66.      X betwist dit. Haars inziens komt het Hof in het arrest Lexel tot de tegenovergestelde slotsom. In die zaak heeft het Hof de Zweedse regels inzake de vennootschapsbelasting, met name die welke betrekking hebben op de aftrek van rente-uitgaven, getoetst aan artikel 49 VWEU. Die regels, die veel gemeen hadden met de Nederlandse regels, kwamen er in wezen op neer dat een dergelijke aftrek bij wijze van uitzondering niet werd toegestaan wanneer het belastingplichtige lichaam de lening in kwestie was aangegaan bij een verbonden lichaam, tenzij was aangetoond dat die lening in eerste instantie gerechtvaardigd was op zakelijke gronden en derhalve niet louter was aangegaan om een aftrekbare schuld te creëren. Ook de Zweedse regering heeft destijds betoogd dat die bepalingen gericht waren op het tegengaan van volstrekt kunstmatige constructies die tot doel hebben de belasting te omzeilen die normaal gesproken verschuldigd is over de winst uit activiteiten op het nationale grondgebied. Het Hof oordeelde dat de Zweedse bepalingen niet op die grond gerechtvaardigd konden worden, omdat de toepassing ervan volgens het Hof niet was beperkt tot dergelijke constructies. Het Hof overwoog hierover het volgende:

„53      [...] Zoals de [Zweedse] belastingdienst ter terechtzitting in wezen heeft erkend, betreft die uitzondering [op het recht van aftrek] namelijk schulden die voortvloeien uit civielrechtelijke transacties, zonder dat zij echter uitsluitend betrekking heeft op fictieve constructies. Volgens de beoordeling van de met de betreffende transactie nagestreefde doelstellingen door de belastingdienst kunnen bijgevolg ook transacties die tegen marktconforme voorwaarden zijn aangegaan – dat wil zeggen tegen voorwaarden die vergelijkbaar zijn met die welke tussen onafhankelijke ondernemingen zouden gelden – binnen de werkingssfeer van de uitzondering vallen.

54      Het fictieve aspect van de betreffende transactie vormt met andere woorden geen beslissende voorwaarde om het recht op aftrek te weigeren, aangezien het voornemen van de betrokken vennootschap om voornamelijk uit fiscale overwegingen een schuld aan te gaan voldoende is om de weigering van het recht op aftrek te rechtvaardigen. [...]

[...]

56      Vastgesteld moet worden dat transacties die tegen marktconforme voorwaarden zijn aangegaan en dus geen volkomen kunstmatige of fictieve constructies vormen die alleen zijn opgezet om de belasting te ontwijken die normaal gesproken verschuldigd is over winsten uit activiteiten op het nationale grondgebied, binnen de werkingssfeer van de uitzondering [op het recht van aftrek] kunnen vallen.”

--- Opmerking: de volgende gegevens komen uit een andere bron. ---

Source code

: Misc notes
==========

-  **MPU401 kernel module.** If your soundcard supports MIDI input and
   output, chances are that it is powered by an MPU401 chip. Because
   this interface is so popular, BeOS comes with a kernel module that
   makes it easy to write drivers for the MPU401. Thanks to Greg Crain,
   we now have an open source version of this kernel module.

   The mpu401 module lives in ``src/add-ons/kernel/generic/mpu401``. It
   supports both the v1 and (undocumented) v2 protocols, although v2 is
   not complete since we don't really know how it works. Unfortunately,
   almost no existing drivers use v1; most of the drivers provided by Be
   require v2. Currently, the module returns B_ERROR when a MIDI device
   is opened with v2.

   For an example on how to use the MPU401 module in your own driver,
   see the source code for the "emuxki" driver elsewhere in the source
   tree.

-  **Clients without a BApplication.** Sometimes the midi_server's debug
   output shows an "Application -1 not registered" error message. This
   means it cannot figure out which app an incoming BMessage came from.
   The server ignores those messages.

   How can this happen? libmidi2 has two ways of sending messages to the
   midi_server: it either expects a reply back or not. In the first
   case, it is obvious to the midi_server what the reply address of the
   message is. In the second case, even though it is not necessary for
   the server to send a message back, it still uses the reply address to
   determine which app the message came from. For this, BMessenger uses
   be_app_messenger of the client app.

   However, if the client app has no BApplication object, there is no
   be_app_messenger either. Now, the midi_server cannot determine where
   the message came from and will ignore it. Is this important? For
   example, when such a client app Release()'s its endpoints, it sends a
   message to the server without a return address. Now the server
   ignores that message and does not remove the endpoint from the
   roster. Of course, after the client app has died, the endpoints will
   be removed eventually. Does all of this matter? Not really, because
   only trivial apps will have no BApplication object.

67.      Volgens X volgt hieruit dat nationale belastingautoriteiten een groepsinterne lening (of de reeks transacties waarvan deze deel uitmaakt) niet als volstrekt kunstmatige constructie kunnen aanmerken om vervolgens de aftrek van rente te weigeren enkel omdat die lening om fiscale redenen was aangegaan. Een groep heeft immers het volste recht om dat te doen. Een dergelijke lening zou alleen kunstmatig zijn indien – en voor zover – de kredietnemer de kredietgever meer rente betaalt dan wat die partijen zouden zijn overeengekomen tegen marktconforme voorwaarden, dat wil zeggen indien de toegepaste rentevoet hoger is dan het markttarief dat die ondernemingen zouden hebben bedongen wanneer zij niet tot dezelfde groep hadden behoord. Indien een dergelijke lening daarentegen is aangegaan tegen marktconforme voorwaarden, kan zij ongeacht het doel ervan niet als kunstmatig worden beschouwd. Dit geldt voor de leningen tussen X en F.(26)

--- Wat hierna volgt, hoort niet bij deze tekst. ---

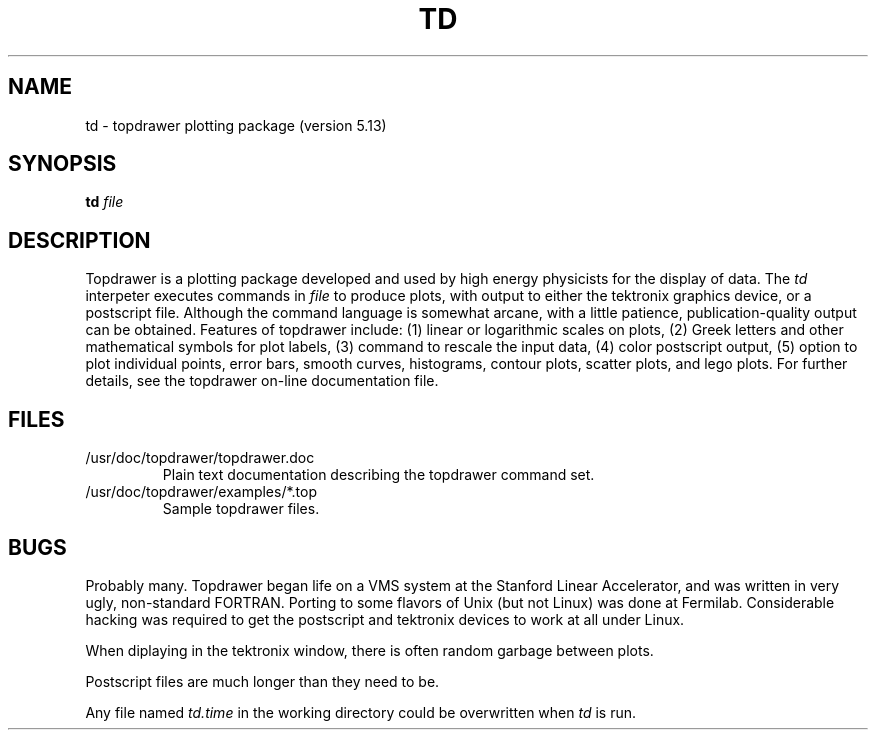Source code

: .TH TD 1 "March 30, 1996"
.UC 4
.SH NAME
td \- topdrawer plotting package (version 5.13)
.SH SYNOPSIS
.B td  
.I file
.SH DESCRIPTION
.PP
Topdrawer is a plotting package developed and used by high 
energy physicists for the display of data.
The
.I td
interpeter 
executes commands in
.I file
to produce plots, with output to either the
tektronix graphics device, or a postscript file.
Although the command language is somewhat arcane, with
a little patience, publication-quality output can be
obtained.  Features of topdrawer include:
(1) linear or logarithmic scales on plots,
(2) Greek letters and other mathematical symbols for plot labels,
(3) command to rescale the input data,
(4) color postscript output,
(5) option to plot individual points, error bars, smooth curves, 
histograms, contour plots, scatter plots, and
lego plots.  For further details, see the topdrawer on-line
documentation file.
.br
.SH FILES
.PP
.TP
/usr/doc/topdrawer/topdrawer.doc 
.br
Plain text documentation describing the topdrawer command set.
.TP
/usr/doc/topdrawer/examples/*.top
.br
Sample topdrawer files. 
.br
.SH BUGS
.PP
Probably many.  Topdrawer began life on a VMS system
at the Stanford Linear Accelerator, and was
written in very ugly, non-standard FORTRAN.  
Porting to some flavors of Unix (but not Linux) was done at Fermilab.
Considerable hacking
was required to get the postscript and tektronix devices to
work at all under Linux.  
.PP
When diplaying in the tektronix window, there is often random garbage
between plots.
.PP
Postscript files are much longer than they need to be.
.PP
Any file named 
.I td.time
in the working directory could be overwritten when
.I
td
is run.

68.      Verzoekster betoogt voorts dat het feit dat artikel 10a, lid 1, onder c, en lid 3, van de Wet op de vennootschapsbelasting ten onrechte de nadruk legt op het doel waarvoor een groepsinterne lening is aangegaan (ongeacht of dit was om de belasting te ontwijken dan wel om zakelijke redenen) en niet op de voorwaarden van die lening, met zich meebrengt dat renteaftrek niet alleen kan worden geweigerd met betrekking tot leningen tegen een buitensporig hoge rentevoet (die kunstmatig zijn, zoals hierboven is uiteengezet), maar ook met betrekking tot leningen tegen een rentevoet volgens het gebruikelijke markttarief (die om die reden niet als kunstmatig kunnen worden aangemerkt). Net zoals in de zaak die heeft geleid tot het arrest Lexel, is de werkingssfeer van die bepalingen dus niet beperkt tot volstrekt kunstmatige constructies, maar strekt zij zich tevens uit tot legitieme transacties.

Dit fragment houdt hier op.